Early Tom Smith's catalogues also show a wide range of designs, the company created cracker for different occasions such as the Suffragettes, War heroes, Charlie Chaplin,
The Queen's Coronation, exclusive crackers are made for the Royal family they have and still are to this day.
Throughout this time, crackers had no particular association with Christmas – that emphasis emerged gradually as the 20th century progressed.
The British royal Family has always been a great patron of Tom Smith crackers and regularly orders them for its Christmas celebrations.
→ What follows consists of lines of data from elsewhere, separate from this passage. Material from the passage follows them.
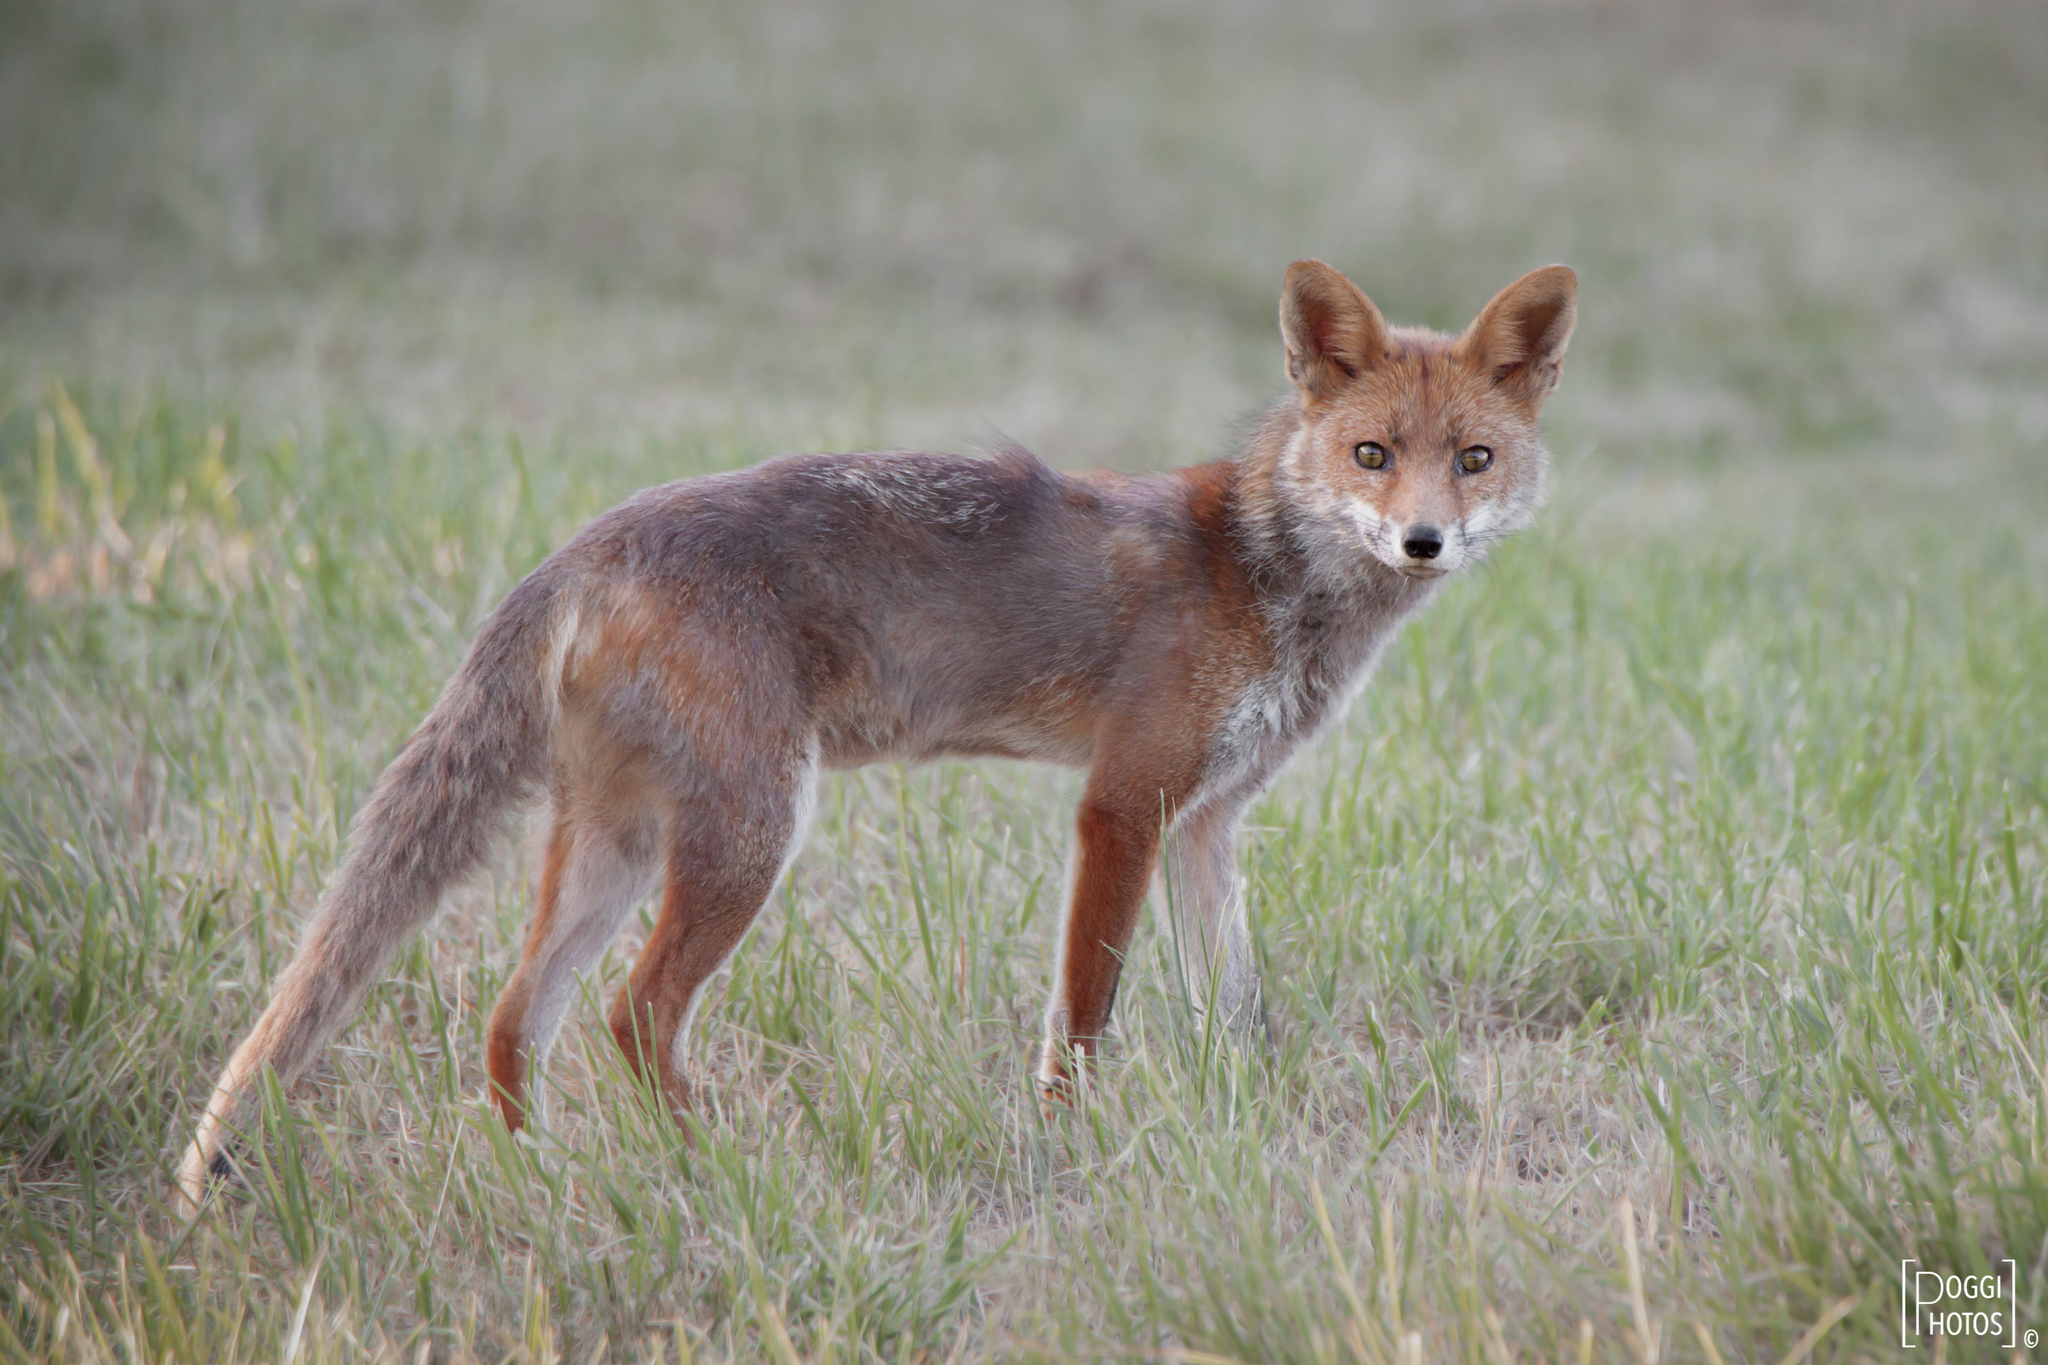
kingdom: Animalia
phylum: Chordata
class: Mammalia
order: Carnivora
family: Canidae
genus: Vulpes
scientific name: Vulpes vulpes
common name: Red fox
Since Tom Smith invented the crackers, there are hundreds of manufactures who have ventured in this business, nowadays much of the cracker-making process is automated and a handmade cracker is a luxury to receive.
Today you will find quality crackers in supermarket, department stores, craft shops with ribbons, lace, bells, from elegant Christmas crackers to eco-friendly Christmas crackers which are made of recyclable materials. You can also purchase different novelty crackers online.
Christmas crackers are now used to celebrate variety of other special occasions and festive events such as weddings, birthdays, anniversary and as a party favors all over the United Kingdom and other European countries, United States, Canada , Australia and New Zealand.
It has been about 150 years since Tom Smith invented the crackers and still lives on today and adding festive touch to the Christmas dinner table and continues to bring pleasures to the young and the old.